Streaming video in SD instead of HD: If just 10% of global users switched, it could save billions of litres of water and tons of CO₂ annually.
Turning off your video during one weekly meeting: This simple action could prevent thousands of litres of water use over a year across an organization.

What can we do? Small changes, like reducing video streaming quality or limiting unnecessary uploads, can make a difference. By being mindful of how we use technology, we can collectively reduce our digital footprint and lessen our environmental impact.

How to Reduce Your Digital Carbon Footprint

Here are some practical tips to help reduce your digital carbon footprint without sacrificing convenience:

1. Be Smart About Streaming

✅ Lower the resolution – Watching in 480p instead of 1080p can reduce CO₂ emissions by 70%.
✅ Download instead of streaming – Downloading saves bandwidth and energy if you're rewatching something.
✅ Turn off autoplay – This prevents unnecessary streaming of content you don’t intend to watch.
✅ Use Wi-Fi instead of mobile data – Mobile networks are much less efficient than wired connections.

2. Optimize Video Calls

✅ Use audio-only mode when possible – It cuts emissions by up to 90% compared to video.
✅ Reduce resolution – 720p or even 480p is often good enough for meetings.
✅ Turn off your camera when not needed – Every minute of video uses energy.

3. Search Efficiently

✅ Use bookmarks – Instead of searching for the same website multiple times, save frequently visited pages.
✅ Use direct URLs – Typing a site’s address (e.g., youtube.com) instead of searching saves energy.
✅ Use eco-friendly search engines – Some alternatives, like Ecosia, use revenue to plant trees.

4. Be Mindful of Cloud Storage

✅ Delete old files – Unused files in cloud storage take up server space, requiring constant cooling and power.
✅ Compress images and videos – Smaller file sizes reduce data center storage needs.
✅ Use local storage for important files – Instead of keeping everything in the cloud, store essential files on your device.

5. Reduce Social Media’s Impact

✅ Limit video autoplay – Many platforms automatically play videos, which drains energy.
✅ Upload fewer unnecessary images & videos – Each upload adds to data center processing.
✅ Use dark mode – It reduces screen power consumption, especially on OLED devices.

6. Be Aware of AI Usage

✅ Use AI chatbots wisely – Each query uses energy equivalent to a Google search multiplied by 10.
✅ Refine your questions – The more precise your query, the fewer resources wasted on unnecessary processing.

7. Upgrade to Energy-Efficient Devices

✅ Choose efficient hardware – Newer devices are often optimized for power savings.
✅ Extend device lifespan – Keeping a phone or laptop for one extra year reduces its overall carbon footprint by up to 30%.

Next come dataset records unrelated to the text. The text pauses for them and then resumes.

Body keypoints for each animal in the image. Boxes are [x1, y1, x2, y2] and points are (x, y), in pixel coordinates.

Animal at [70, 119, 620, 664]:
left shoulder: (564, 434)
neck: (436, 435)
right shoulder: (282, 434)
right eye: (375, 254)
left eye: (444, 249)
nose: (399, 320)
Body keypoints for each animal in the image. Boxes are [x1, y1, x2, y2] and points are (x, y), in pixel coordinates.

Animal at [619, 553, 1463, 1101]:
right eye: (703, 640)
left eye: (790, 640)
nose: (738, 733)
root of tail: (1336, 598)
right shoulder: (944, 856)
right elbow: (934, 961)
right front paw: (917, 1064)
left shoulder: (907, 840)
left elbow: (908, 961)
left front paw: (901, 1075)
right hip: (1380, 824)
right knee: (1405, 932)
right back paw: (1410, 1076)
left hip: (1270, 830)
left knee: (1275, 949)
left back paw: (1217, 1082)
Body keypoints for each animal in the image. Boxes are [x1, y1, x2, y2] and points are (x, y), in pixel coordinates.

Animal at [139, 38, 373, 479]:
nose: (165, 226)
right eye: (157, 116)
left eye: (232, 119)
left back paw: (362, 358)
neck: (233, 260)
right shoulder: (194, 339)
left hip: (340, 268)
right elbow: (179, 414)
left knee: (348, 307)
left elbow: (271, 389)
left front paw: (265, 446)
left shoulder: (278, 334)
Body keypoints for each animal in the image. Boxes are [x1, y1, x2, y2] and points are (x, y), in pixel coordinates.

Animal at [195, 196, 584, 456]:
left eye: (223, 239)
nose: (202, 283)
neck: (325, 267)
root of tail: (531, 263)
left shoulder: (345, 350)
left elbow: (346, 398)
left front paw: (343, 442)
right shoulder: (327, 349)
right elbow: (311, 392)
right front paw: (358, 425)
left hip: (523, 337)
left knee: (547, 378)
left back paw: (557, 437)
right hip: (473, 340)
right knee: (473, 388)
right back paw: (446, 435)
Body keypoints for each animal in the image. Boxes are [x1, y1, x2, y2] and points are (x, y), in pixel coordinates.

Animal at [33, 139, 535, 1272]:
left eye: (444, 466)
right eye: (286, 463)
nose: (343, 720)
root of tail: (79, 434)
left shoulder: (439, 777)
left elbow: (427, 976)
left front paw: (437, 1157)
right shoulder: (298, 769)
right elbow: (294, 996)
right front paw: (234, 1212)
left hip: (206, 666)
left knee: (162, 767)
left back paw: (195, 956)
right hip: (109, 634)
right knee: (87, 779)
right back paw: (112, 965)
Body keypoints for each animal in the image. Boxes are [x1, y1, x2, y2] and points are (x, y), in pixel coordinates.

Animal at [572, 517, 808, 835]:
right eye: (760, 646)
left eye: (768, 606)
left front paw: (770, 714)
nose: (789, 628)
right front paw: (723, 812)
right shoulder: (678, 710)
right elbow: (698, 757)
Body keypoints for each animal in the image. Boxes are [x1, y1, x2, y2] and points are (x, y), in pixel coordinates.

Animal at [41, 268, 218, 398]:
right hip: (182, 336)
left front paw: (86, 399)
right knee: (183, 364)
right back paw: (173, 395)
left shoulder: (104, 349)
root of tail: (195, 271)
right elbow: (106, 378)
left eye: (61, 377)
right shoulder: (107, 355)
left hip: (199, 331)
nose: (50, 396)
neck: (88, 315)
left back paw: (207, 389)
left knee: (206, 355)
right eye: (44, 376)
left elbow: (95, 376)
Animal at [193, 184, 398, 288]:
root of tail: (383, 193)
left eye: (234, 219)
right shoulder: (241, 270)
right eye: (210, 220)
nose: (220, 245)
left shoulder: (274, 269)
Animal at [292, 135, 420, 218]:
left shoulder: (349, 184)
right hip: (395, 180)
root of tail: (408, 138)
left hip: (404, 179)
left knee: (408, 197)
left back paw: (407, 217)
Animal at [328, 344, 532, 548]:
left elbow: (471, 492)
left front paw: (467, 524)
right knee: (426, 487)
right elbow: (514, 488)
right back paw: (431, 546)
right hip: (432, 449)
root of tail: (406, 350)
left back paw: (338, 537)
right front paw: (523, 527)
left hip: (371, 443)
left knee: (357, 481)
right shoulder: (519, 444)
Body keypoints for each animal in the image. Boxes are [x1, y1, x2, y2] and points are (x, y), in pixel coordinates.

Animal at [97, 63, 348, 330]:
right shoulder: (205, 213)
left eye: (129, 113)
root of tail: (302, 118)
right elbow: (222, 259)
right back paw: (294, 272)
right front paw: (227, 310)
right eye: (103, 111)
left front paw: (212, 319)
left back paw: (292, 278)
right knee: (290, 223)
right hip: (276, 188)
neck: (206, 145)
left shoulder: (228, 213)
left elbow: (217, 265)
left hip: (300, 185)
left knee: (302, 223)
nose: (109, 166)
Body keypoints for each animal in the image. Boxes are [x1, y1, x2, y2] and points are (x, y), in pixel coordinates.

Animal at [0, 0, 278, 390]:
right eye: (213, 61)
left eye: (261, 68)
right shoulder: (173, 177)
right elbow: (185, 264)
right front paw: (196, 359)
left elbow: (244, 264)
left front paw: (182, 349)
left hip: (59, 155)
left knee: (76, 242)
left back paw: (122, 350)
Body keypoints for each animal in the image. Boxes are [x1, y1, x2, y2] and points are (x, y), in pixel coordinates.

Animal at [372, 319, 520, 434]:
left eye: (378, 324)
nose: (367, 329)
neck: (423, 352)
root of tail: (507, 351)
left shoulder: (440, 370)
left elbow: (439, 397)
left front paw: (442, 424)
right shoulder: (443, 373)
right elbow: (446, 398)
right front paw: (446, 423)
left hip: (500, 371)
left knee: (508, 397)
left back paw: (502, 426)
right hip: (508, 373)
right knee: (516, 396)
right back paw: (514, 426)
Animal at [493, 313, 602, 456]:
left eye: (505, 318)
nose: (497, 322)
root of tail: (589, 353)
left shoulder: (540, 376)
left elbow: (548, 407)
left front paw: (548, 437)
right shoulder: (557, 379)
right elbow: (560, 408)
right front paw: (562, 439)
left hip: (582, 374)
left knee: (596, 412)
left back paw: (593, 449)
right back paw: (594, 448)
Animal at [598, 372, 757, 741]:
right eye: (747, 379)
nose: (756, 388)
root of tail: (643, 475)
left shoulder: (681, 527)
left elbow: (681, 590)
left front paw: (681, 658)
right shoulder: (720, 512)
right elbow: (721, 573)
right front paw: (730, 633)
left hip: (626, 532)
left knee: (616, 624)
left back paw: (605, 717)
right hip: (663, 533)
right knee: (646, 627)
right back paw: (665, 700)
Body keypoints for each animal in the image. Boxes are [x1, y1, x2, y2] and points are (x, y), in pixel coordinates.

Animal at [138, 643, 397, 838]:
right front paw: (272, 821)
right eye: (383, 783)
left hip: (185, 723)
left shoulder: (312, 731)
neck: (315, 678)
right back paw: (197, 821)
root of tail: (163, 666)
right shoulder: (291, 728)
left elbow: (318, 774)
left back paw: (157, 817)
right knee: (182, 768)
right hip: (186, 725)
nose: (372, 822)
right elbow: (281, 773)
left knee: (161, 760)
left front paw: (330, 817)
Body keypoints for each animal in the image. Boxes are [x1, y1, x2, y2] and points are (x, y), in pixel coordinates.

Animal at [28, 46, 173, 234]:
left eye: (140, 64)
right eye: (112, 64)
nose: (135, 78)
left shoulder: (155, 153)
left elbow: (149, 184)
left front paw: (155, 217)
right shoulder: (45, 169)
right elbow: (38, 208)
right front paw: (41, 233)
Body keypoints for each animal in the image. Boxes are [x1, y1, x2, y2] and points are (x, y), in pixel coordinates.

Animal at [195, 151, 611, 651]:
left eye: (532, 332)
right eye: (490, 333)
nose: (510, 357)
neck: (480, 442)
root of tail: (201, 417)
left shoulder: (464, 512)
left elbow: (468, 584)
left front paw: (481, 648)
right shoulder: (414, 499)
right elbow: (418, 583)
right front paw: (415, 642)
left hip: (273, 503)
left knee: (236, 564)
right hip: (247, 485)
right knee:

8. Reduce Email’s Environmental Impact

✅ Unsubscribe from newsletters you don’t read – Every spam or unread email still requires storage and energy.
✅ Delete old emails – Emails, especially with attachments, take up data center space and require ongoing power.
✅ Send lighter emails – Avoid large attachments when possible; use compressed files or cloud links instead.
✅ Use efficient subject lines – Clear, specific subjects help recipients find emails easily without extra searches.
✅ Batch your emails – Instead of multiple short emails, try to consolidate information into fewer messages.